Position: Data Scientist, Diagnostics
Location: Boston, MA (On-site)
Department: R&D
Employment Type: Full-time
To Apply: Email CV/resume to contact@cellensinc.com
CELLENS OVERVIEW
Cellens is a venture-backed oncology diagnostics company developing a first-in-class platform for minimal residual disease (MRD) detection, beginning with one of the most recurrent cancers: bladder cancer. Our technology leverages proprietary, patented AI-driven computational models that analyze biophysical properties of cells measured through atomic force microscopy (AFM) and other advanced microscopy techniques. Our mission is to transform how cancer recurrence is detected and monitored—moving beyond genomic and proteomic markers to identify recurrence through fundamental cellular biophysical differences. By capturing subtle mechanical and structural changes associated with malignancy, we aim to provide clinicians with a powerful approach to disease surveillance.
We are seeking a Data Scientist with strong expertise in feature extraction, data cleaning, and pipeline optimization to advance our next-generation diagnostics platform. You will play a critical role in refining our software tools and developing robust quality-control (QC) pipelines to ensure reproducibility, consistency, and reliability of all datasets used for downstream machine learning and clinical applications.
RESPONSIBILITIES OVERVIEW
Feature Extraction & Data Processing
- Develop and refine data pipelines to convert high-dimensional AFM outputs into clean, reproducible features.
- Extract, validate, and optimize quantitative features (e.g., surface texture, topography, statistical descriptors) from imaging datasets.
- Ensure reproducibility, normalization, and consistency across runs, instruments, protocols, operators, and clinical sites.
- Apply advanced preprocessing techniques (baseline correction, denoising, drift correction) to microscopy data.
Data Quality & Statistical Analysis
- Build and implement QC metrics to identify, flag, and resolve inconsistent or low-quality data.
- Perform statistical validation analyses (e.g., confidence intervals, ICC, Bland–Altman, LoB/LoD) to assess reliability of extracted features.
- Conduct power analyses and help define technical success criteria.
Machine Learning Readiness
- Clean, normalize, and denoise data to prepare ML-ready datasets integrating multi-channel and multi-condition data streams.
- Conduct exploratory data analysis, hypothesis generation, ablations, and error analyses.
- Perform literature scans related to surface topography, biophysical features, stability/importance analysis, and comparative model studies (RF/XGBoost/DL).
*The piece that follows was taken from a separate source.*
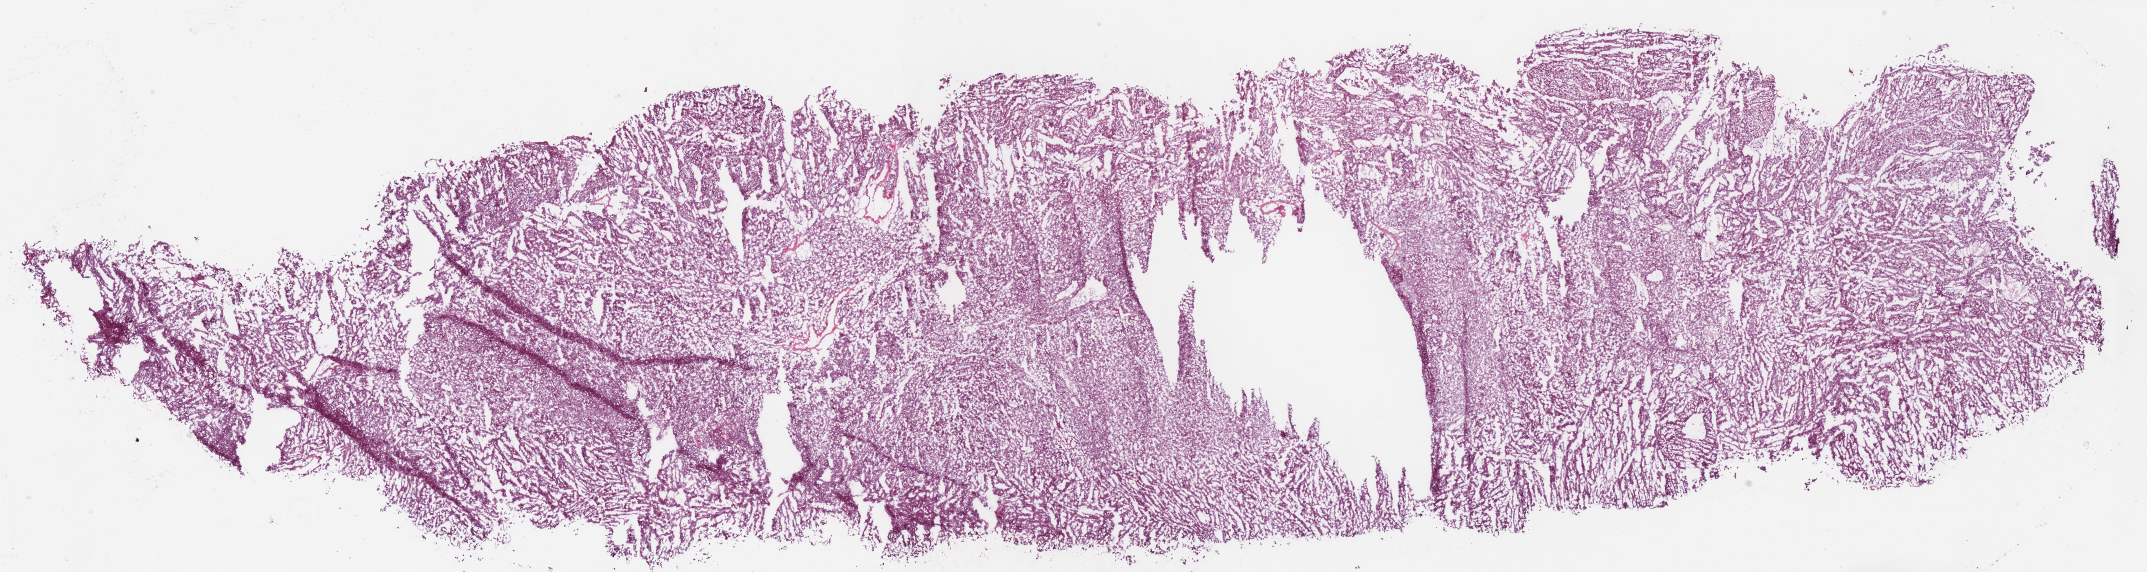
H&E-stained whole-slide image — low-resolution overview of the scanned area, about 33.8 x 9.0 mm, frozen section from the bottom of the tissue portion, primary tumour sample from the kidney. Patient: male, age at initial diagnosis 69 years. Composition of this section per pathologist review: tumour cells 90%, tumour nuclei 90%, normal cells 0%, stromal cells 10%, necrosis 0%.
Histologic diagnosis: Renal cell carcinoma, chromophobe type. AJCC pathologic stage: II (7th edition). Lymph nodes positive (case pathology): 0 of 1 examined. Laterality: left.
- Collaborate closely with ML engineers to align feature extraction workflows with classifier requirements.
- Monitor and improve the efficiency, scalability, and robustness of data pipelines for expanding datasets.
Communication & Cross-functional Collaboration
- Align feature schemas with classifier needs; partner with ML engineers on interfaces, data structures, and data contracts.
- Write clear, reproducible SOPs and documentation.
- Present findings to cross-functional teams including R&D, QA/CLIA operations, clinical operations, and external collaborators.
REQUIRED QUALIFICATIONS
- 5+ years in data science or scientific computing (or MS/PhD with equivalent project depth).
- Strong hands-on Python skills (NumPy, Pandas, SciPy) and statistical data analysis experience.
- Demonstrated experience in feature engineering for imaging, time-series, or 3D surface data.
- Proven skills in signal or image preprocessing (denoising, normalization, artifact detection, QC metrics).
- Experience working with scientific, clinical, or diagnostics datasets.
- Excellent communication skills and ability to collaborate across disciplines.
- Demonstrated leadership experience within data science or technical teams.
DESIRED SKILLS
- Experience with multimodal data integration and large-scale computational workflows.
- Background in biological data analysis, biophysics, or clinical diagnostics.
- Familiarity with ML classifiers (Random Forest, XGBoost, SVM).
- Experience with surface texture analysis and ISO-standard feature characterization.
WHAT WE OFFER
- The opportunity to shape a cutting-edge AI-driven biophysical diagnostics platform with broad potential in oncology and beyond.
- Competitive compensation including salary, equity, and comprehensive benefits.
- A collaborative, mission-driven environment focused on improving cancer patient outcomes through innovation.